Question

The charge required for the reduction of 1 mol of \( MnO_4^- \) to \( MnO_2 \) is

• A. 1 F
• B. 5 F
• C. 3 F
• D. 6 F

Hint:

The number of Faradays required for a redox reaction corresponds to the total number of electrons involved in the oxidation or reduction of the species.

Answer 1

The Correct Option is C

To solve the problem, we need to determine the charge required for the reduction of 1 mole of MnO₄⁻ to MnO₂.

1. Understanding the Reduction Process:
The reduction of MnO₄⁻ to MnO₂ involves a change in the oxidation state of manganese (Mn). We start by identifying the oxidation states:

• In MnO₄⁻, the oxidation state of Mn is +7 (since each oxygen is -2, and the total charge is -1).
• In MnO₂, the oxidation state of Mn is +4 (since each oxygen is -2, and the compound is neutral).

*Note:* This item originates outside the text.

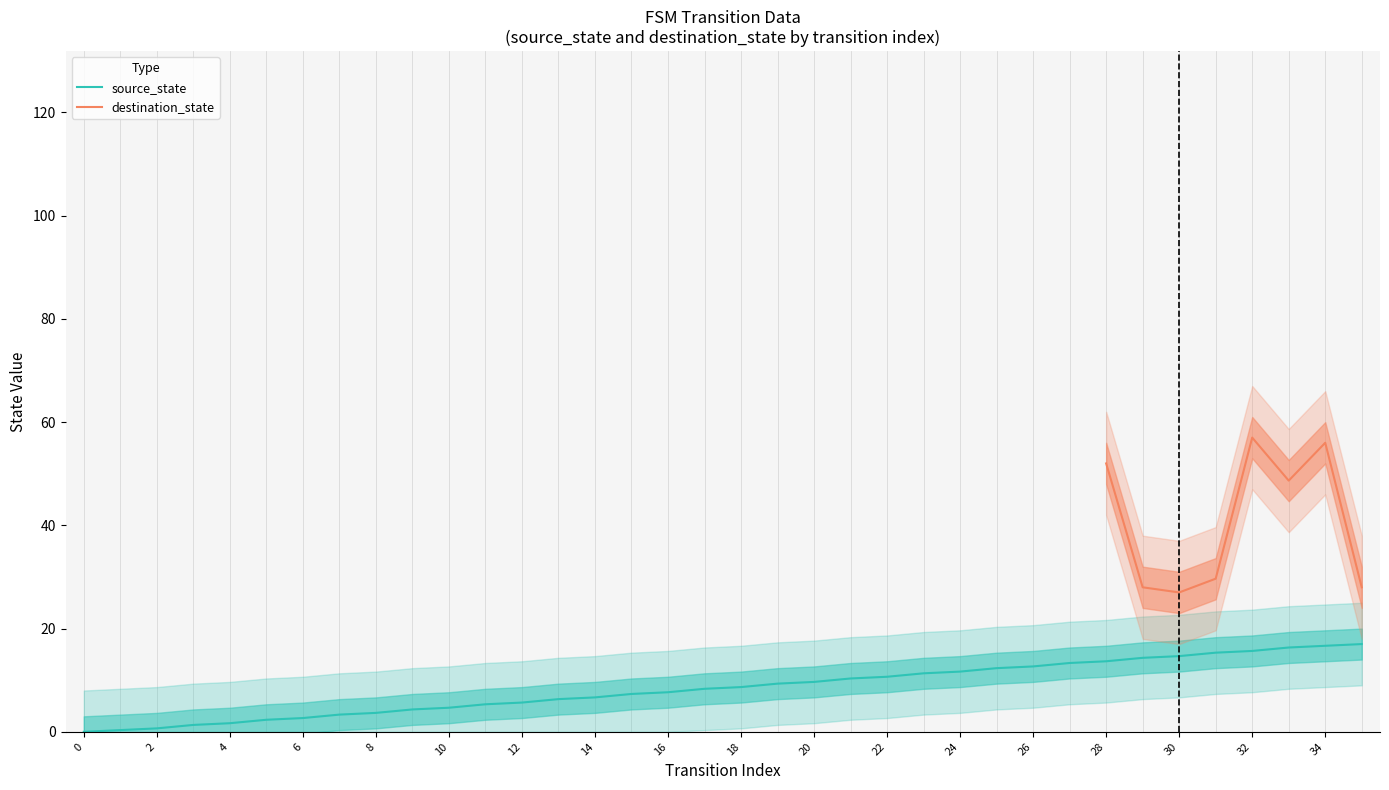

What is the highest value of the source_state series?

17.0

2. Calculating the Change in Oxidation State:
The change in the oxidation state of Mn is:

$ +7 \text{ (initial)} - +4 \text{ (final)} = +3 $
This means each Mn atom gains 3 electrons during the reduction process.

3. Determining the Total Charge:
For 1 mole of MnO₄⁻, the number of electrons transferred is 3 moles. Since 1 Faraday (F) corresponds to the charge of 1 mole of electrons, the total charge required is:

$ 3 \text{ moles of electrons} \times 1 \text{ F/mole} = 3 \text{ F} $

4. Final Answer:
The charge required for the reduction of 1 mole of MnO₄⁻ to MnO₂ is $\boxed{3 \text{ F}}$.